Contender’s Season 1 is over and the clock has run out for any comebacks. Here are the standings for our analysts by week, followed by our overall season weight if we were to make future contenders predictions, the statistical significance of not achieving higher rank in the competition and a general measure of average performance.
With that, how did our predictions perform? First, below is a comparison of our predictions rounded to ranges of 10% in confidence (for instance all games where we had the favorite between 50-60% are put in one bucket). The predictions are averaged for each bucket and actual results are average. A model is better if either a) it’s “lift” is higher (there is large segmentation of the actuals) or b) our predictions are well calibrated where probabilities match up with our predicted probabilities. For instance, if you always knew the outcome but you bet 60% each time you would have significant lift but very poor prediction calibration. Alternatively, you could have no lift at all like coin flip but the predictions are very reasonably calibrated (chance that a team will win a game removing any knowledge is perfectly 50%). The size of the bubbles represents how many games are in the bin.
The below lift chart is comparing the predictions that were on the website prior to the games and then actual occurrences. Our aggregate predictions had very strong lift but some weaknesses in calibration.
As can be seen, generally the favorite has won more often than our aggregate prediction showed.
Next is a demonstration to use up all the data we have to test predictive power of our analysts (in the previous example we were not using many games for many of the predictions to calculate weight of analysts). For the next graph, I calculated weight based on all games excluding the game being predicted which is a reasonable estimate of the potential of our groups predictions in the longer term.

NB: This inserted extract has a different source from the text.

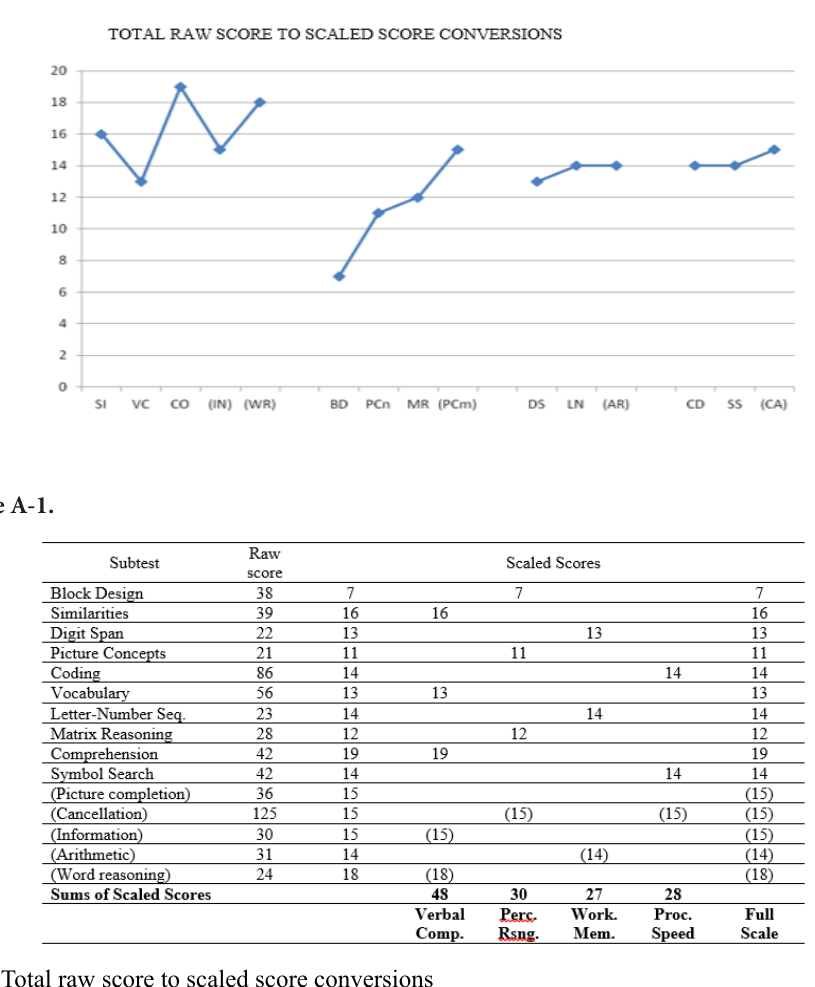
Fig. 1. Total raw score to scaled score conversions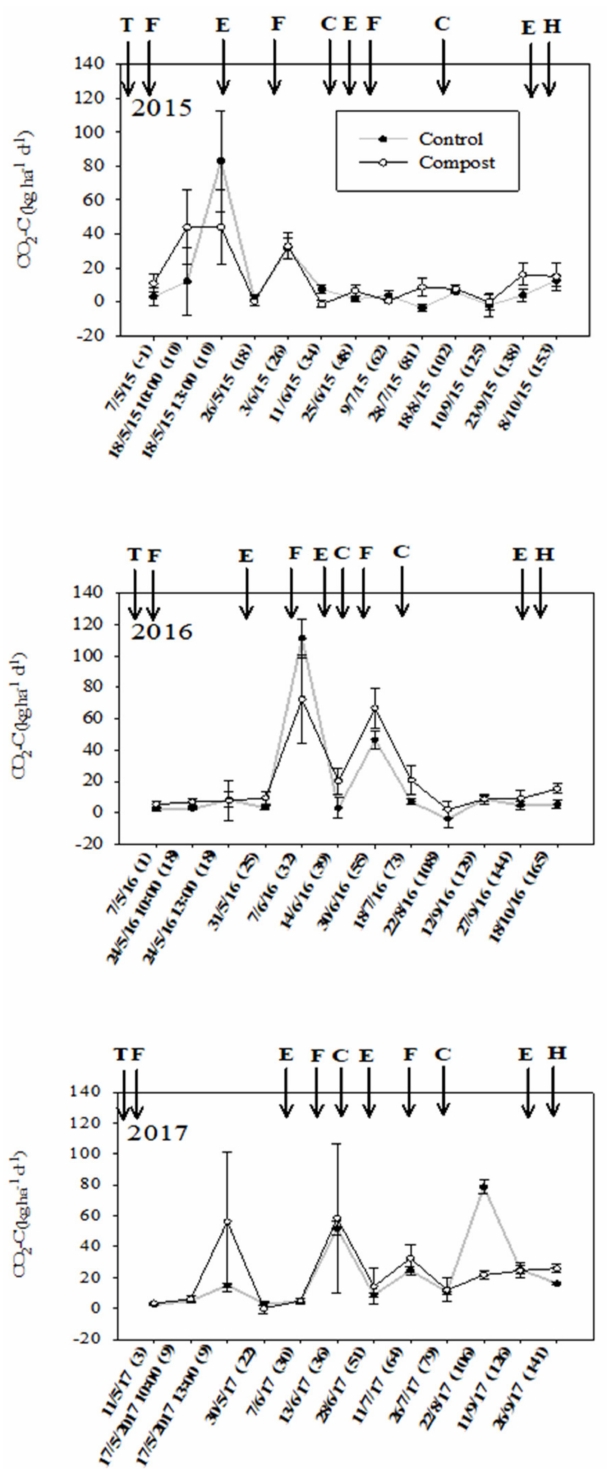
Figure 1. Effect of different management systems on CO 2 emission rates throughout rice growing cycle. The error bars represent the standard error of the mean ( n = 3). T: Tillage and fertilizer, C: Cover fertilizer, F: Flood, E: Emptying of terraces, H: Harvest. The numbers in parentheses on the x -axis indicate days after sowing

As can be seen, this improves the calibration of the predictions to a reasonable degree although aggregate predictions were biased slightly towards conservatism.
Now I will show every analysts own prediction vs actual plots which will show the relative strength of those analysts predictions in the season. The big story is that Sideshow and Barroi were excellent at determining which teams were favored for a match but could have been more confident in the margins on the odds. Following them in 3rd and 4th place, myself (Eden) and Yiska were excellent at calibrating our predictions to actuals but were less astute at determining the favorite for matches. Those below us typically either were less able to identify the favorite or did a worse job at calibrating their predictions properly.